■ **Problem description**
Identify every line in the material below that contains the string "plaintext", and copy each such line. Case counts.

■ **Provided entries**
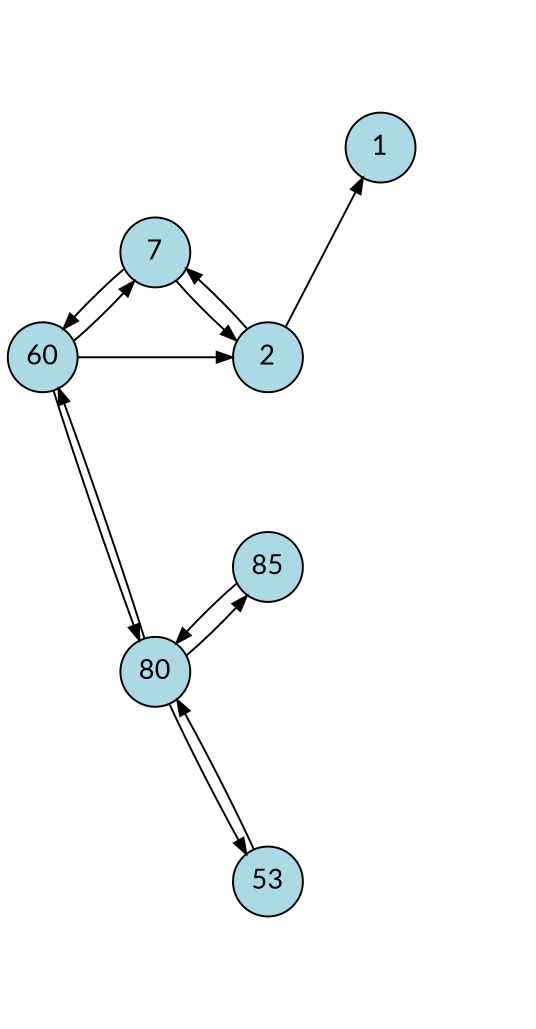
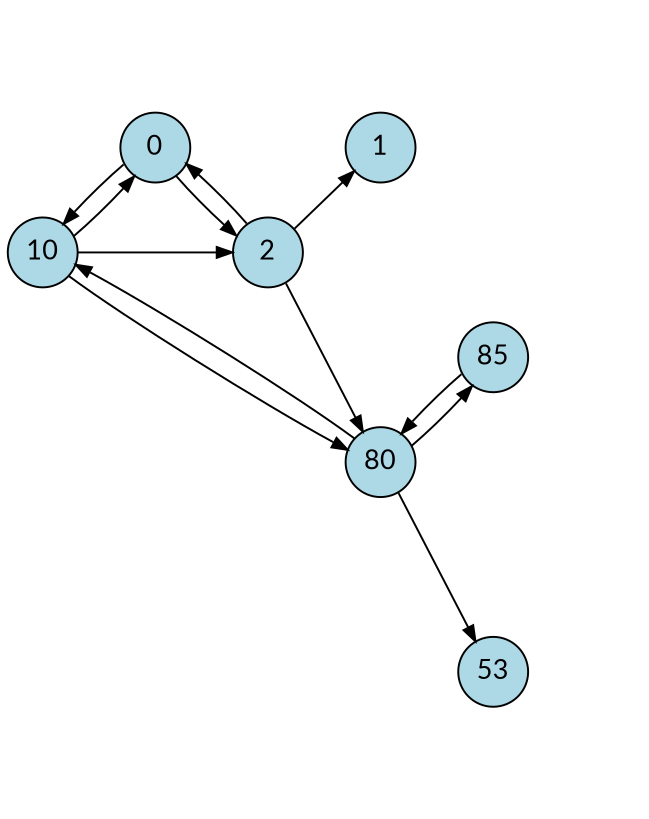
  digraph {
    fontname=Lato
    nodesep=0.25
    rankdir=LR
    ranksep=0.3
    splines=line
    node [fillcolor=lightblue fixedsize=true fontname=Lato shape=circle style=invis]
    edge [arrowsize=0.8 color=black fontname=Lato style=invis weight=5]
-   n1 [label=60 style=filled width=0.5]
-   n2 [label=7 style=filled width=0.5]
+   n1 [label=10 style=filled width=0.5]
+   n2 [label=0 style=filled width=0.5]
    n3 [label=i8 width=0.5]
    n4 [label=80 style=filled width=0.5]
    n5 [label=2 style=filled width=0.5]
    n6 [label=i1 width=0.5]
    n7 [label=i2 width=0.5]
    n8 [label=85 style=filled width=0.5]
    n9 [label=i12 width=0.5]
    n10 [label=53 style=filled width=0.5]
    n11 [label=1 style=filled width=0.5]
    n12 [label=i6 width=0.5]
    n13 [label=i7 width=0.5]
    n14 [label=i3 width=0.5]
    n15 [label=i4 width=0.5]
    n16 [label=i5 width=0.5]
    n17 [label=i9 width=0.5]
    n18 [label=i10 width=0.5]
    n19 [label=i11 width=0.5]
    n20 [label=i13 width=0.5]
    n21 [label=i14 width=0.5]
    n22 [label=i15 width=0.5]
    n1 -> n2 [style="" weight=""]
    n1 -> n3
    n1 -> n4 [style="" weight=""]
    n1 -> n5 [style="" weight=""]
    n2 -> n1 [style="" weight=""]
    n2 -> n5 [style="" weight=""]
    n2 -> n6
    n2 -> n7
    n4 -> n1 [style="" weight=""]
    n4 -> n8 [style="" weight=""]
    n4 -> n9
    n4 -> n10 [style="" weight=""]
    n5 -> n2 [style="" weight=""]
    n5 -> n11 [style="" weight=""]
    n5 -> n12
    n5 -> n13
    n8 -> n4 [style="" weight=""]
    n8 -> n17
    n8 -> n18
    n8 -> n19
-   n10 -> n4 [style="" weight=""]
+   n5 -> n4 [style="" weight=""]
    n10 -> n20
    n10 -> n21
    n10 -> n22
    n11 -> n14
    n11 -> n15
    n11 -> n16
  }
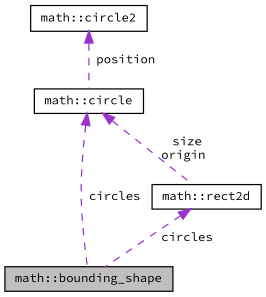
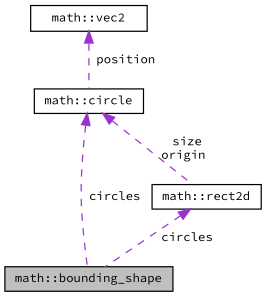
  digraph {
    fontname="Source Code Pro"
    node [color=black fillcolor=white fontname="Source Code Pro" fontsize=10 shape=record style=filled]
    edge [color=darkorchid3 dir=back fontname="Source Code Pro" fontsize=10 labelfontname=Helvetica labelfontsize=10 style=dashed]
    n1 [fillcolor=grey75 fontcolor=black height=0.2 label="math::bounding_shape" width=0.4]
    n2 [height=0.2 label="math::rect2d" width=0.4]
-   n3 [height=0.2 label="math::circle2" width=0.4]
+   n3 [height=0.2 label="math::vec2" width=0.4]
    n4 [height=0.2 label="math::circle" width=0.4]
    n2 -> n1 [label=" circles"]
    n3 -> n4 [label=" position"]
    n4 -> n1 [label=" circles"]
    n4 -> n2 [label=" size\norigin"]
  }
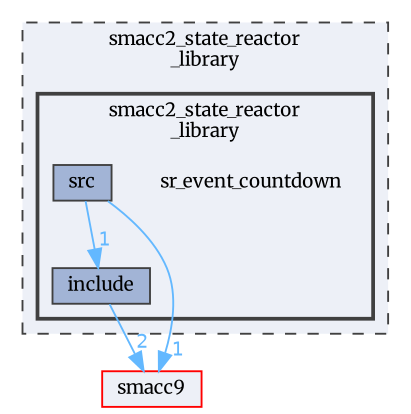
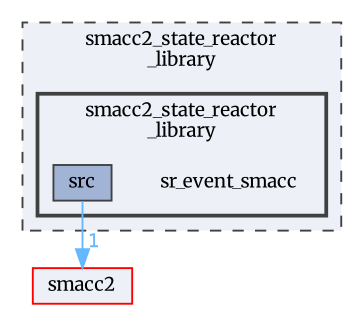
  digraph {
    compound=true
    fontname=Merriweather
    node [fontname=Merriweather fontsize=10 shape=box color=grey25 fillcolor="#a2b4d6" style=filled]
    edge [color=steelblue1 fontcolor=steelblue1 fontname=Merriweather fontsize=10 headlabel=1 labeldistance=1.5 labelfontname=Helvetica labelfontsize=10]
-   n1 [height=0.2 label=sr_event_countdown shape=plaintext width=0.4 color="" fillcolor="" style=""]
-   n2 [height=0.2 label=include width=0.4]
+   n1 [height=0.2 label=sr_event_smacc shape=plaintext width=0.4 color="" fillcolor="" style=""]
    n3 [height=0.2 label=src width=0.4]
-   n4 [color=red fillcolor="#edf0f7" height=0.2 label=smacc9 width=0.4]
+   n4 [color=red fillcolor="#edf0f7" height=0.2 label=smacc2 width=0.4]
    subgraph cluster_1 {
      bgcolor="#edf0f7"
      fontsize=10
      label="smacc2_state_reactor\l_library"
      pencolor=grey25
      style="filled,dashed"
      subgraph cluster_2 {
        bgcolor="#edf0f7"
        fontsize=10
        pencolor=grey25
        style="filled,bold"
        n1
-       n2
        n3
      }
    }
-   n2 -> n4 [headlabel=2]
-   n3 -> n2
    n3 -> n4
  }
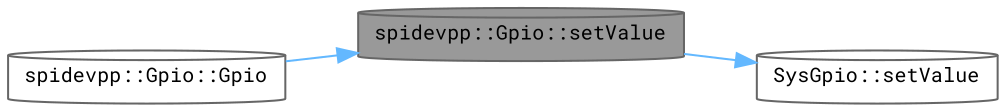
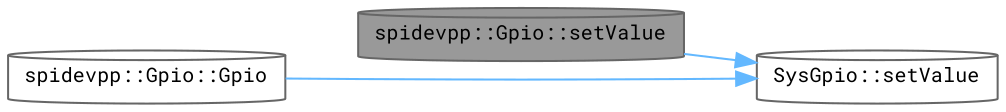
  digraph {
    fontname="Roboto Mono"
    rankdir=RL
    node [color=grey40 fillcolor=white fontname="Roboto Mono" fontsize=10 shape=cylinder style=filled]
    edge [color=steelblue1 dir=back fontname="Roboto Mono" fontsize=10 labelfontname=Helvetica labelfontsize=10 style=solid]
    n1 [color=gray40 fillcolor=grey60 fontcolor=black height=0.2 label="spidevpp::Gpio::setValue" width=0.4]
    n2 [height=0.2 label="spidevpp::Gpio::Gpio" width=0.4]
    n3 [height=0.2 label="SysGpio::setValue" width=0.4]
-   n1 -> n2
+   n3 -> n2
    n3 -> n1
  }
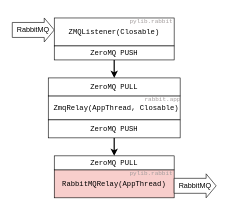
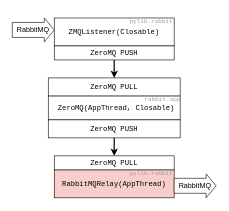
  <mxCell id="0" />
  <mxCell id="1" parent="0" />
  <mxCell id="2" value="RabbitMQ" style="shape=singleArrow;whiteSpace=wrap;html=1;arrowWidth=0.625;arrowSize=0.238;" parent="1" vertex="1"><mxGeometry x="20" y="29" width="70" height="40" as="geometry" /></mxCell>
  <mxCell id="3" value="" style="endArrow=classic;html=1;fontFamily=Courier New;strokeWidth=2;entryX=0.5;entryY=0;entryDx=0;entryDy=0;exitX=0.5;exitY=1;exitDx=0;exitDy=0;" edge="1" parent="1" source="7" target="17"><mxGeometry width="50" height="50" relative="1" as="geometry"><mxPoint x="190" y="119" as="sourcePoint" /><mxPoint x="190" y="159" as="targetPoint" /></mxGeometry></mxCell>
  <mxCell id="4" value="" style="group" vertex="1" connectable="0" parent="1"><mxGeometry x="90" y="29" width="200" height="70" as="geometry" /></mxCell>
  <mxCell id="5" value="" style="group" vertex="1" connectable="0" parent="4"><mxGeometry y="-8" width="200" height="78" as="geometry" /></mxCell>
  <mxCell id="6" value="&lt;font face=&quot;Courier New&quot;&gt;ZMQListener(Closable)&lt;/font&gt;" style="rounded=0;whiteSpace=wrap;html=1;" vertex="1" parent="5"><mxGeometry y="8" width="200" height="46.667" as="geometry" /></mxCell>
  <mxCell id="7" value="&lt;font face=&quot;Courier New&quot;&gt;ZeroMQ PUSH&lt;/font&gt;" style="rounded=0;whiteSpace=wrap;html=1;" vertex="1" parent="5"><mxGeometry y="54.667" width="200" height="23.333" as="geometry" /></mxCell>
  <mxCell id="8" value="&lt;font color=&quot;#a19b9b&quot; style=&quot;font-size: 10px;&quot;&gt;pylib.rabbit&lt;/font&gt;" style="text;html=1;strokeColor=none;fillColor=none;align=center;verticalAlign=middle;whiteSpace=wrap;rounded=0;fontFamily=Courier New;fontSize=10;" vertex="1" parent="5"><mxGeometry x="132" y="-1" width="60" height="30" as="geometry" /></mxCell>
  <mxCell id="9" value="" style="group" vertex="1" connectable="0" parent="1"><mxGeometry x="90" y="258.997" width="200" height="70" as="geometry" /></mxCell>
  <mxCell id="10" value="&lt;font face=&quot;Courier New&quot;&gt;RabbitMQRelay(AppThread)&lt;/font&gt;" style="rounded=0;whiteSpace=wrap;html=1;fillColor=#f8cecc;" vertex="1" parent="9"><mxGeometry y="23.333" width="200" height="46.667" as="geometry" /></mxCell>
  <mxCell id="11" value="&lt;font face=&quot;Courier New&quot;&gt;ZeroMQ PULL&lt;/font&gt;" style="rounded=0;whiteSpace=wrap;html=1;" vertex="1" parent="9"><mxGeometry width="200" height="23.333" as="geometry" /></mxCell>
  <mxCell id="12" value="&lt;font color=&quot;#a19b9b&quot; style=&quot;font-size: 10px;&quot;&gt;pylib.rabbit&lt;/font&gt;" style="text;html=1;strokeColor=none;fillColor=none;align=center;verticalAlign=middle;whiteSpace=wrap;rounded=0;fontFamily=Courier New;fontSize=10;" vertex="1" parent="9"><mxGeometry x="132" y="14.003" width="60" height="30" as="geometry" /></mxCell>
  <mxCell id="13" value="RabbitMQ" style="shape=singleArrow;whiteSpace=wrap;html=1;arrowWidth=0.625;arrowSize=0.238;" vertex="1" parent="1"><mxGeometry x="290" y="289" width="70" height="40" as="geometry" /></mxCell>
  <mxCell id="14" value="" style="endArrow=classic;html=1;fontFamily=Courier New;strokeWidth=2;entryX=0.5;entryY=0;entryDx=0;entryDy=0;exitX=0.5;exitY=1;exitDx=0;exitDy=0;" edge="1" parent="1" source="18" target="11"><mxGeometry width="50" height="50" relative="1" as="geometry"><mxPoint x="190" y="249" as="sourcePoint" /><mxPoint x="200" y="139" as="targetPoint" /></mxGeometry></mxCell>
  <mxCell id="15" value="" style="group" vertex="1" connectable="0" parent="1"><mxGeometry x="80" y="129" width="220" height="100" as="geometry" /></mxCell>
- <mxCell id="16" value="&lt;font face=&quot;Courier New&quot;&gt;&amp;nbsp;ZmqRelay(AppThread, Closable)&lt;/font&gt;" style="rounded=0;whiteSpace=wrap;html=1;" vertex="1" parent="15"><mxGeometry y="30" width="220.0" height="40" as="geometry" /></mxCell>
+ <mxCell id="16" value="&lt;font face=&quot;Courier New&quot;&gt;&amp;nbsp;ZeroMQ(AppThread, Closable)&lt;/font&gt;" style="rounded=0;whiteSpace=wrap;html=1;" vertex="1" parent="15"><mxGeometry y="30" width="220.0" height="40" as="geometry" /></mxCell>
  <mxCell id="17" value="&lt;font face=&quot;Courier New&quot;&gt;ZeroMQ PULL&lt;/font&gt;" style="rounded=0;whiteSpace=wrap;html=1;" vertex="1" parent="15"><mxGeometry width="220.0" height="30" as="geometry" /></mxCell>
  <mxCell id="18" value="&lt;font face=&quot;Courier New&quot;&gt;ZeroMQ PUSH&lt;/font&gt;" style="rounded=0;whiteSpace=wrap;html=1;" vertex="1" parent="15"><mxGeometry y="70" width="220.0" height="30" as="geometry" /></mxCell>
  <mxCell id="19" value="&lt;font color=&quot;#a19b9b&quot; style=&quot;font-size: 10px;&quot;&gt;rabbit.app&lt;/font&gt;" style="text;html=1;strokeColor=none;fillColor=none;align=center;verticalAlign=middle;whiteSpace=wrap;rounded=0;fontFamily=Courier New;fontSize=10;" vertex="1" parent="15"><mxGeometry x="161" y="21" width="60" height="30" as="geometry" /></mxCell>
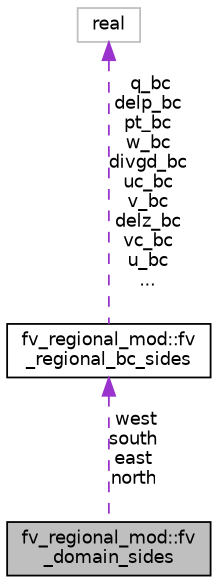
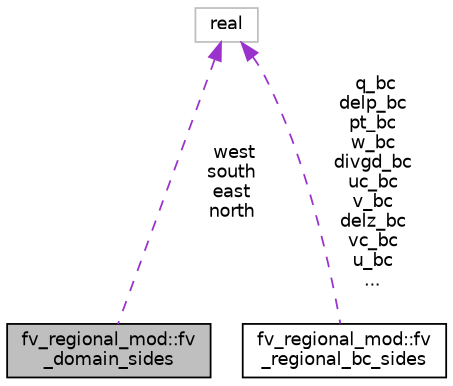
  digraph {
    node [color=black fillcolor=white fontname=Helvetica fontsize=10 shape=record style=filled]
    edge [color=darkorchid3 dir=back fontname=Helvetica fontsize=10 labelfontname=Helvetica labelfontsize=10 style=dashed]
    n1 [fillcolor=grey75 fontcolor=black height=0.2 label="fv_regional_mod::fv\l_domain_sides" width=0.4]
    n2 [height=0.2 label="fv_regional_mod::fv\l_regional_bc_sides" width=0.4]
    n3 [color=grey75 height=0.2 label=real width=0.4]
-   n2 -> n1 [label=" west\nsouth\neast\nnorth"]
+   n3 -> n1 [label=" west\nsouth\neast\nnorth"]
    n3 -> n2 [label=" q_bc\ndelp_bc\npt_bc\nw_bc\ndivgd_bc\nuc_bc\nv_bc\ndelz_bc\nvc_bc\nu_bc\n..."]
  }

■ **Solution to this exercise**
-   n1 [height=0.2 label=sr_event_countdown shape=plaintext width=0.4 color="" fillcolor="" style=""]
+   n1 [height=0.2 label=sr_event_smacc shape=plaintext width=0.4 color="" fillcolor="" style=""]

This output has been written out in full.